Performance-based programs are based on the idea that better quality, lower-cost healthcare can be achieved by measuring and improving upon key aspects of delivery. But the outcome is only as good as the input, and right now, the input is lacking telling information that would be found in clinical records, such as comorbidities and primary diagnoses.

"The reality is, the only measures that can be rolled out on a large scale are based on claims data," says Bruce Bagley, MD, medical director for quality improvement for the American Academy of Family Physicians (AAFP).

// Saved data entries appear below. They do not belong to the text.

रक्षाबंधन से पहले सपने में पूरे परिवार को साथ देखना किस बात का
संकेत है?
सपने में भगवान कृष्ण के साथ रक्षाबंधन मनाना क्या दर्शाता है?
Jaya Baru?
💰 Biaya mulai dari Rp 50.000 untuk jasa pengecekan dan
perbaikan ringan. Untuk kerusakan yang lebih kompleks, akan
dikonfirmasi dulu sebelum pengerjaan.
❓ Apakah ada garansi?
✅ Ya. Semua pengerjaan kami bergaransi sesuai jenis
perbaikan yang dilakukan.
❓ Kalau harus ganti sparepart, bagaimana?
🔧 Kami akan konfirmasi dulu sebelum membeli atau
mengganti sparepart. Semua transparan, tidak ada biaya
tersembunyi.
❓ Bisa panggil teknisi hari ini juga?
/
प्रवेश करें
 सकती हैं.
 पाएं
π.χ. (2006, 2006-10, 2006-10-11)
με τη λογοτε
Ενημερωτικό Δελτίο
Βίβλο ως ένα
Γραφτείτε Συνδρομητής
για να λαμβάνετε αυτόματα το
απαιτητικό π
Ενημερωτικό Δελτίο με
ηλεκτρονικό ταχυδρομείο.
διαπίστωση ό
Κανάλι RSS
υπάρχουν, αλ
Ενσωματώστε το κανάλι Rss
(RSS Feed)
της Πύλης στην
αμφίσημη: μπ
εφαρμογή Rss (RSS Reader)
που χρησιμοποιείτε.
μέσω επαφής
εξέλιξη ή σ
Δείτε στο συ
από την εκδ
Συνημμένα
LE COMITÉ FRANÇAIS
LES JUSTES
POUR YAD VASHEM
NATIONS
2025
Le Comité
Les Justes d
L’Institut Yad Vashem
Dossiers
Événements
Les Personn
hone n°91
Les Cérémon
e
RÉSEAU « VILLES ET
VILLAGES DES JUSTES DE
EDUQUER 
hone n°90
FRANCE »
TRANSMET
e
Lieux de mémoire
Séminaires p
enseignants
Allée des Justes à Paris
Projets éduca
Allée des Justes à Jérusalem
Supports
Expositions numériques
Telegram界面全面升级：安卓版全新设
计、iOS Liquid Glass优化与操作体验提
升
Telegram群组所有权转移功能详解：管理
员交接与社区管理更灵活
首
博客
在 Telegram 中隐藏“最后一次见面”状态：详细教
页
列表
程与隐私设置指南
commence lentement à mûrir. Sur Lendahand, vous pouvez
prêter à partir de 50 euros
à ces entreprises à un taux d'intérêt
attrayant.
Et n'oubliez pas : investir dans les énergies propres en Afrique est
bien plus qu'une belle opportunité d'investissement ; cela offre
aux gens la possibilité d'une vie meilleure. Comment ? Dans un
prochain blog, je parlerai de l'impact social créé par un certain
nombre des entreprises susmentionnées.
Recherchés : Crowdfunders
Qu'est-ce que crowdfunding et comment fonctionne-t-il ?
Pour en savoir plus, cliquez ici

Experts agree that claims data is not designed to measure quality outcomes. However, plans have ready access to claims and can draw some conclusions from it.

"The good thing about measuring quality is it gives you a way to focus on important issues," says Agency for Healthcare Research and Quality (AHRQ) Director Carolyn Clancy, MD. "The question is, do physicians feel that the right measure is being counted, as opposed to focusing on something because it's easier to count?"

For example, it's easy to count the timely administration of antibiotics to patients admitted with pneumonia. However, it's not always immediately clear to physicians whether a patient has pneumonia. Providers are then caught in the middle: administer antibiotics, just in case, or get dinged for not meeting that particular quality guideline. Most assert that in such a case, they treat each patient for optimal outcomes-not for satisfying a checklist of quality measures.

"Most advanced health providers encourage doctors not to comply with a guideline if it doesn't make sense," says Dr. Clancy. "It may be that the measure needs to be fixed. It may also be that something can be learned that would benefit a lot of other patients. No guideline benefits 100% of people 100% of the time, so there's an incredible opportunity to learn from something when it doesn't fit."

As performance-based programs become more ubiquitous, providers are becoming involved in the process to draw up the measures and ensure their implementation. And some conditions are clearly more difficult to treat with standard protocols, such as complex cancers. Such outliers cause concern among physicians.

"You had to start somewhere, and the initial pay-for-performance programs were geared to provide incentives to practices to move toward the outcomes we're trying to get to," says Page Babbit, director of provider engagement, performance and partnerships for Highmark, Inc., based in Pittsburgh.